# Burnt Music CD only works on computer but not on home stereo system



## Dat (Apr 7, 2005)

Hi, I have burnt a cd from my downloaded music but I couldnt have it play in my car or on my home stereo system. It only plays onmy computer. Anyone knows why? How to know what file format will work in the car. My car is Toyota 1999.


----------



## cwwozniak (Nov 29, 2005)

Did you create an Audio CD or a Data CD with audio (MP3, WMA, M4A, etc) files on it?

If you still have the factory original sound system in your 1999 car, I am 99% sure that it will only play Audio CDs. It may not work with Audio CDs burned onto CD-RW discs and may not work with some CD-R discs as well.

How old is the CD player on your home stereo?


----------



## Dat (Apr 7, 2005)

My home stereo system says it plays mp3 on it. I bought a bundle of disks that says dvd-r on it. I still have the original copies of the music cd. When you insert it in the computer cd drive it offers to save it to the music library. Then I just copied that from the library to the blank cd drive. That was what I did. But how to copy the music under an audio format that will play in an old car stereo ?


----------



## cwwozniak (Nov 29, 2005)

Dat said:


> I bought a bundle of disks that says dvd-r on it.


Other than having the same physical dimensions, a DVD-R disc is very different from a CD-R disc. Do the specifications for your home stereo system specifically say it can read MP3 files from a DVD-R disc or just from a CD or CD-R disc?

You will need to try burning an audio CD using a CD-R disc and then see if it will work in you car stereo. You may need to experiment with CD-Rs from different manufacturers to find one that play back reliably in you car.

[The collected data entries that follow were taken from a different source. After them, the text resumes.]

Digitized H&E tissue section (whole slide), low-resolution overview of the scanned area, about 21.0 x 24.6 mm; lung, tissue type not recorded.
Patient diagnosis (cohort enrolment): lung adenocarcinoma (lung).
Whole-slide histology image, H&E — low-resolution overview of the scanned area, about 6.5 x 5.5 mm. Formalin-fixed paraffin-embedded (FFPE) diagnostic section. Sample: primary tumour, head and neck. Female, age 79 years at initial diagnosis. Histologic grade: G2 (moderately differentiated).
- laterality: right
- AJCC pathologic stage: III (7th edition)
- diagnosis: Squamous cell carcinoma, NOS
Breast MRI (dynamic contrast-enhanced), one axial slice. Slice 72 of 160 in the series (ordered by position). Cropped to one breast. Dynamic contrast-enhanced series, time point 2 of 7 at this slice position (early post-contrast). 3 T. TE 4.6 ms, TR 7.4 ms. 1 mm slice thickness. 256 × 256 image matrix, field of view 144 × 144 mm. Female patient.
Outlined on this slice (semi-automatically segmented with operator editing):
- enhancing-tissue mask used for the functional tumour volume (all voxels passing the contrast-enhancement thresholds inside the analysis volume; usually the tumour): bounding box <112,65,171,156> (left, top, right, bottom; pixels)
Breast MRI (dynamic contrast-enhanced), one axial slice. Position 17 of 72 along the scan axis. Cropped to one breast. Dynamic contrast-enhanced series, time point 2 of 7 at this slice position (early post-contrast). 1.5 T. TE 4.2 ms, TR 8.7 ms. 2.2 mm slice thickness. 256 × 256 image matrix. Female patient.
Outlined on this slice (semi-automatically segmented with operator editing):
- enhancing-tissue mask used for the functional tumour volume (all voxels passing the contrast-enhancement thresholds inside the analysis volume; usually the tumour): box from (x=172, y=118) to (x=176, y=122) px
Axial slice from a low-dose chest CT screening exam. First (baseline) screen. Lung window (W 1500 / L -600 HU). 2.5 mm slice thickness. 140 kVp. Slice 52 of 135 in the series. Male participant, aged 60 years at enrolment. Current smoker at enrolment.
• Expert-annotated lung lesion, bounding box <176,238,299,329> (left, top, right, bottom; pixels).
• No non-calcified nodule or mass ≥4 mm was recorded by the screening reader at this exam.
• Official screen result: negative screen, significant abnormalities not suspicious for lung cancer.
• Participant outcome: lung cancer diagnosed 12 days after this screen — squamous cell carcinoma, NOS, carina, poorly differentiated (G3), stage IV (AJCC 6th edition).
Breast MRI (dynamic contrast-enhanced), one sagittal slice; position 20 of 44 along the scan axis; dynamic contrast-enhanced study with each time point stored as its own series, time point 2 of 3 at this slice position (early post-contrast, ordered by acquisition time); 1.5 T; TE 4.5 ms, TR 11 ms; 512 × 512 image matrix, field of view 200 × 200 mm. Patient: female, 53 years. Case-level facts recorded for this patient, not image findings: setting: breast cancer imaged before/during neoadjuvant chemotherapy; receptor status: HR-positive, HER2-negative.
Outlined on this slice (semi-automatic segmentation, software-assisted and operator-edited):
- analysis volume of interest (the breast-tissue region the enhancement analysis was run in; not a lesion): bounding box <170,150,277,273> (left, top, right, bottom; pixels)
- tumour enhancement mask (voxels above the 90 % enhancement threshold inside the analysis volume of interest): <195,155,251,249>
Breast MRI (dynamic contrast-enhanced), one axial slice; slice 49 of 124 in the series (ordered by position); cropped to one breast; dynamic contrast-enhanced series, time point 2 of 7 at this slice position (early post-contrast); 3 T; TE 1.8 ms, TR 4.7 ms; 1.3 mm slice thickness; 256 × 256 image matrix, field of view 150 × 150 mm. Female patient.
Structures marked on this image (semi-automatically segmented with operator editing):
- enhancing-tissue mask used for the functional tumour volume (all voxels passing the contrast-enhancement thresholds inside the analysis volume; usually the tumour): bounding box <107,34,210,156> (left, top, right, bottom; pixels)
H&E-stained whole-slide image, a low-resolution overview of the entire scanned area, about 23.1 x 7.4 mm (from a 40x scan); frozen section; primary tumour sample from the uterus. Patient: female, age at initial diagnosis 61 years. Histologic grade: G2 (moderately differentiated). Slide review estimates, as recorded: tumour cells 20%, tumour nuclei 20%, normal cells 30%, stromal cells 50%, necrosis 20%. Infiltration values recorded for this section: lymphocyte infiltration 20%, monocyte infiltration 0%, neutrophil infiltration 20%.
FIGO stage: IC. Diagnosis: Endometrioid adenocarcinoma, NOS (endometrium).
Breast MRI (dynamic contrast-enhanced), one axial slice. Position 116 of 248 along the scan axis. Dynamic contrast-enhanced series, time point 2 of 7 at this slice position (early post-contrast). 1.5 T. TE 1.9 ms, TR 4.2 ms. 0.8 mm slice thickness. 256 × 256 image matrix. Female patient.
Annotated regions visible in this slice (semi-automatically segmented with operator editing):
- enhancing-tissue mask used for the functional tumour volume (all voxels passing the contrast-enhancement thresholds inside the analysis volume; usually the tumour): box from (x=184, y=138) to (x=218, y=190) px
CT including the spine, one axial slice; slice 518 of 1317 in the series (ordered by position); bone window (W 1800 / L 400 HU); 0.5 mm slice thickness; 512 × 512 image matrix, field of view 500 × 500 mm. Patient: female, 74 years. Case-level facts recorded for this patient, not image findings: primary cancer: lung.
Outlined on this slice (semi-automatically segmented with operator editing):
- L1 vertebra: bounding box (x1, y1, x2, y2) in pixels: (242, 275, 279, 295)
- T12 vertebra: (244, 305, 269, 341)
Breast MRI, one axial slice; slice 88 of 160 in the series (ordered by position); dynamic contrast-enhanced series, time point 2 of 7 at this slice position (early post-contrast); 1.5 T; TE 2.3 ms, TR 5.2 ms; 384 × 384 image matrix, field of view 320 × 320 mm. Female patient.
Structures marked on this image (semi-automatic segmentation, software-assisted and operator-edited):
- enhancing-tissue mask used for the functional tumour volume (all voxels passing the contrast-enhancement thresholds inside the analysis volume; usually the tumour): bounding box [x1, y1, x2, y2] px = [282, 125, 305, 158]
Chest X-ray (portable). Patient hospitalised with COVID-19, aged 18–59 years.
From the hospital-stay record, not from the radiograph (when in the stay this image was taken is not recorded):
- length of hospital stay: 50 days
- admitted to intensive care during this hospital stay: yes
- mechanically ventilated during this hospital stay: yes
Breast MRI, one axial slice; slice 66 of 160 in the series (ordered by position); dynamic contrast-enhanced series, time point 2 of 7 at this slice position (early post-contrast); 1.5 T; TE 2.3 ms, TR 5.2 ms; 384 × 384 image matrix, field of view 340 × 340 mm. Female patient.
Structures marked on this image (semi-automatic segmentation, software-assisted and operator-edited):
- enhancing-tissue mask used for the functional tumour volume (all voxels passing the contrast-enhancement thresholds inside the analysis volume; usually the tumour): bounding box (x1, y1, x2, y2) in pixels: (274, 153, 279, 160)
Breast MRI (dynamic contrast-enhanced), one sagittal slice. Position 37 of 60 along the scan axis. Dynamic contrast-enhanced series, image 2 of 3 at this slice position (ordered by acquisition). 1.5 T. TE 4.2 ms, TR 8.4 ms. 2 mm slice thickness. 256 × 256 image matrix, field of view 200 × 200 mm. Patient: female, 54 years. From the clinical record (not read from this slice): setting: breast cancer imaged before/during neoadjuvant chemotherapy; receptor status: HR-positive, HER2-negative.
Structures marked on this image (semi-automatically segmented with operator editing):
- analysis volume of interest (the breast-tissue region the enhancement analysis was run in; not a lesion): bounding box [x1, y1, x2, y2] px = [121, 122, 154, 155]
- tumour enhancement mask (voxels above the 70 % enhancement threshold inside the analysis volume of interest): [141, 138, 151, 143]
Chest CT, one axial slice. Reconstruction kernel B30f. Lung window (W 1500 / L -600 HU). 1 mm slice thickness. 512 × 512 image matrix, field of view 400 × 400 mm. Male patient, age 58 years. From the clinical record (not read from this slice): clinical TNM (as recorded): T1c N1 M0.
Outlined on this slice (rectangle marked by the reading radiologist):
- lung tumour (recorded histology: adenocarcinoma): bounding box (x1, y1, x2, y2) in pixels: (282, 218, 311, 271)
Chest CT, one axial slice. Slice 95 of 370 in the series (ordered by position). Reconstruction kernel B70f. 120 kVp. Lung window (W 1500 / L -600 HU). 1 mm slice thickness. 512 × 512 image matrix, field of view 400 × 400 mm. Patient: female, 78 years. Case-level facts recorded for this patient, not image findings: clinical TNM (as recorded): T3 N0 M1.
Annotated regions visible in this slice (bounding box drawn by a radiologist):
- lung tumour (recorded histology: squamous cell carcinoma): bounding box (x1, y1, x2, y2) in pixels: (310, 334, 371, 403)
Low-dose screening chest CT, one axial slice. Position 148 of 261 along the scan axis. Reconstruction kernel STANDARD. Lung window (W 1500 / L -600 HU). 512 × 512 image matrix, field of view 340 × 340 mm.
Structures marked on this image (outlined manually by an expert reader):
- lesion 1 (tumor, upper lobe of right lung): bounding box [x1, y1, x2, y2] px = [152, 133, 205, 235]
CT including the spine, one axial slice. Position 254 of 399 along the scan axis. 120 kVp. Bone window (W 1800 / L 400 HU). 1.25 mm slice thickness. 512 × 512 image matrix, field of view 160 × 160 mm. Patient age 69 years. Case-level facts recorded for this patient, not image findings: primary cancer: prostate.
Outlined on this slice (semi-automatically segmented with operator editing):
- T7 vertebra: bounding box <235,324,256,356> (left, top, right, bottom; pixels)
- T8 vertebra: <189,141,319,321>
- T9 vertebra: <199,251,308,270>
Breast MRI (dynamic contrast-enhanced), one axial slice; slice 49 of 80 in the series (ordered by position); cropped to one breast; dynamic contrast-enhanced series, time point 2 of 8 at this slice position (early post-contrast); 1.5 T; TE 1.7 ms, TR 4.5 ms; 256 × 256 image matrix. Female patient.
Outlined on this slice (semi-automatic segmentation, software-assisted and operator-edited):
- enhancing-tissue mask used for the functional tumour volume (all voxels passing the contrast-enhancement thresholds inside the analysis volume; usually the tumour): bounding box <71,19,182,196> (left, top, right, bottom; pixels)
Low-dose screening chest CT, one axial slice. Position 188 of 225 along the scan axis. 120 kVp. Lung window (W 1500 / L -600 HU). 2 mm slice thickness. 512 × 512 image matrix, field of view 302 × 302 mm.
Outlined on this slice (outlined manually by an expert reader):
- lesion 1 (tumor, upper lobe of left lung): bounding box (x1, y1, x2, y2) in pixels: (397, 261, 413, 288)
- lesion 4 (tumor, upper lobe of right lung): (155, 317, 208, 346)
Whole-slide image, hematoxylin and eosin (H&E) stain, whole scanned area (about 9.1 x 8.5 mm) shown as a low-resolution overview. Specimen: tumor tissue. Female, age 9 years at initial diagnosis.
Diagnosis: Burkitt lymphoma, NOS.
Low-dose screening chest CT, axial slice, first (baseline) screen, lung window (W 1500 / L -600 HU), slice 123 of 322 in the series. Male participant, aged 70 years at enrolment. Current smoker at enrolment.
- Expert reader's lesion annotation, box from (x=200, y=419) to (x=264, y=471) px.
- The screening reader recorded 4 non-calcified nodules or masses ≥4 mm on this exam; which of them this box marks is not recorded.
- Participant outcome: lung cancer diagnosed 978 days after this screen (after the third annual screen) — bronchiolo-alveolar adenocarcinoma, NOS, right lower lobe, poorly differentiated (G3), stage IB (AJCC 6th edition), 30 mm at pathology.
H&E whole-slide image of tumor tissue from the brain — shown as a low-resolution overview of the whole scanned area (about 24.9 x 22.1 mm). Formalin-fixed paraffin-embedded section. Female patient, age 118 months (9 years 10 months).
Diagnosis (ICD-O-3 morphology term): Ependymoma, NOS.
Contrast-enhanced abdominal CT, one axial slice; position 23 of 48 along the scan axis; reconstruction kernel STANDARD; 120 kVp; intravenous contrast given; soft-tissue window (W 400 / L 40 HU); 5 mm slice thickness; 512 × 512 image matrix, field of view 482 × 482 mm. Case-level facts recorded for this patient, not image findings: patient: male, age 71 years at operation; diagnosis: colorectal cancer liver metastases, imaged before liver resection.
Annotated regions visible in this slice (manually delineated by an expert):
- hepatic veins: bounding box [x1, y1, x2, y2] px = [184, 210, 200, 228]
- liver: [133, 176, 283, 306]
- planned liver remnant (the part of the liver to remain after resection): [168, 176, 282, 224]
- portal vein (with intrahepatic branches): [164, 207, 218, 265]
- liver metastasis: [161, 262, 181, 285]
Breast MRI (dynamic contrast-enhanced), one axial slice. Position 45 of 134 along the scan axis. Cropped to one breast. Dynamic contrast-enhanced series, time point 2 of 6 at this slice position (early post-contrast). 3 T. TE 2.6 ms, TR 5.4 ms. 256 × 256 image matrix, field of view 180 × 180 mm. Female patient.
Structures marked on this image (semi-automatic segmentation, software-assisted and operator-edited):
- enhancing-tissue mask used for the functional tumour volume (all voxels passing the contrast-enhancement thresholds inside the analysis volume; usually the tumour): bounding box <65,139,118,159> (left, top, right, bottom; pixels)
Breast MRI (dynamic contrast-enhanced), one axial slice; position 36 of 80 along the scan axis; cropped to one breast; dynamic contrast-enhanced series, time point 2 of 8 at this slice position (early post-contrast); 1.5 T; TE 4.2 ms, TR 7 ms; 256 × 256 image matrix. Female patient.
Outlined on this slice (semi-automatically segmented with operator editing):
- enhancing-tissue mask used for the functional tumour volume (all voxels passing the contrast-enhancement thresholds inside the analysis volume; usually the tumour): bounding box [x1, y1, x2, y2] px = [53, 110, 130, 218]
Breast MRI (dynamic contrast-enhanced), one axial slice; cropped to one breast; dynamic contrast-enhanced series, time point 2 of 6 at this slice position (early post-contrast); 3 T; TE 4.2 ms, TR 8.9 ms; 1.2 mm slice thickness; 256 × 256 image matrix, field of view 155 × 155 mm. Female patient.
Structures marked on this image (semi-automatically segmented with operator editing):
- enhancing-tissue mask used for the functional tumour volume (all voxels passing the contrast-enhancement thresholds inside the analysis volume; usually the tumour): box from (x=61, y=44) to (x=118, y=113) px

What software are you using to add audio CDs to your library and what software are you using to burn the CDs?


----------



## Dat (Apr 7, 2005)

Hi, My home stereo says that it reads wma and mp3. My car stereo i am not sure. I will buy some cd-r to test. Thank you for you help.


----------



## CTPhil (Jan 5, 2006)

Sometimes car CD players just won't play home burned CD's no matter what you do.


----------